What motivates a patient to choose one primary care physician over another? Why do some patients switch providers while others remain loyal for years? We were after some real answers to these questions, so we asked over 500 healthcare consumers to tell us what they want from their doctors in a patient survey.
The news was generally good, but a little surprising. As intensely personal as the doctor-patient relationship can be, demographic preferences turned out to be less important to our survey respondents than more practical matters. Here are five of the top factors that influence their primary-care choices today.
- Are you on my plan? 77 percent of the healthcare consumers we surveyed listed finding a provider who is in-network on their medical insurance plan as critical or very important. Nearly half the respondents are ensured through work, and 95 percent are currently covered by some kind of health insurance plan. Private practices are the most popular facility type with 82 percent of patients.
- How much will my visit cost? Closely related to insurance concerns, 75 percent of the survey respondents said that lower out-of-pocket costs were a critical or very important influencer. Patients consider the deductibles and copays on their plan when they choose a primary care physician and show a significant preference for an affordable in-network doctor.

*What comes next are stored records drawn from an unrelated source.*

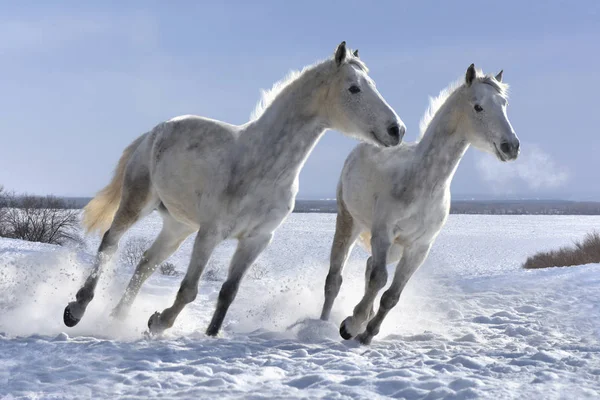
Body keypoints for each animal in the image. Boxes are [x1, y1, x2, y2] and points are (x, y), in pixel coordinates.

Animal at [64, 42, 408, 336]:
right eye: (354, 88)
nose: (397, 130)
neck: (263, 165)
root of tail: (155, 132)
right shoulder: (211, 233)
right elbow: (189, 290)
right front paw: (158, 322)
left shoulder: (256, 239)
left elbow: (229, 292)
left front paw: (208, 334)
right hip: (138, 202)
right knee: (110, 244)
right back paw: (75, 310)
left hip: (178, 225)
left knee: (146, 262)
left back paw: (117, 318)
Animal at [318, 65, 520, 344]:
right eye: (478, 107)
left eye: (504, 104)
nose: (511, 146)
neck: (423, 184)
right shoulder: (383, 234)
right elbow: (379, 280)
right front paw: (350, 326)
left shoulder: (419, 248)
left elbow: (392, 295)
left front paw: (367, 333)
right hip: (350, 222)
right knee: (335, 279)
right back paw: (322, 324)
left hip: (394, 248)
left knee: (369, 267)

- Is your office easy to get to? 70 percent of respondents rated the provider’s location as critical or very important. They show a significant preference for doctors who work in a facility that’s easy to get to from home or work. Although patients tend to stick with an individual doctor more than with a particular facility, the survey indicates that convenience is still important to them.
- Can you really give me the care I need? Well over half the survey group listed the capabilities of the healthcare facility as a top concern. 60 percent rated available services or specialties as a critical or very important selection factor. Patients tend to care significantly more about a provider’s education, experience, and conduct history than appearance, empathy, gender, or demographic factors.
- Do you have hospital affiliations that work for me? 54 percent of respondents said that hospital affiliation is critical or very important to them when they choose or change doctors. When they need a hospital, they want to know that their doctor is going to be able to care for them in a clean, modern, well-designed facility.
Here are 4 things doctors will want to know about their patients
- People rarely leave reviews – when they do, here’s why. WebMD and Google Reviews are significantly more popular with our survey respondents than dedicated physician review sites like RateMDs.com. Patients do read reviews and tend to weight them equally with advice from family or friends. The ones who answered our survey said that they wouldn’t normally write a review unless their physician significantly exceeded their expectations.
- Communication preferences vary depending on the subject matter. Patients want to hear from you, but not always through the same channels. In the survey, more than half said they prefer old-school mailed letters for things like billing matters. For general communication, appointment reminders, and test results, the majority of patients want to connect by phone, with the next larger group saying they’d rather get an email.
- Time is as important to patients as it is to doctors. The majority of survey respondents say that their appointments start on time, and they’re happy about that. Once they’re in the exam room, however, many report that they’d like to shorten the wait to see the nurse or physician, which can take as much as a third of their time in the office. When it comes to scheduling appointments, a significant group would like more same-day flexibility to see their physicians, but most are happy with two days to two weeks’ notice to be able to get the appointment time they way.
- You don’t have to worry about leaving your patients with other doctors. 66 percent of our survey-takers said they’d had a positive experience with a secondary physician, mostly when their primary was temporarily out of the office. Only a quarter of respondents would seriously consider switching primary physicians if they found one that was more positive or knowledgeable.
With all the division and debate around healthcare legislation, consumers share surprisingly common views on what they want from their doctors. 75 percent of our survey respondents say they’re happy with their primary care physician or facility, and that’s a great foundation for trust in doctor-patient relationships.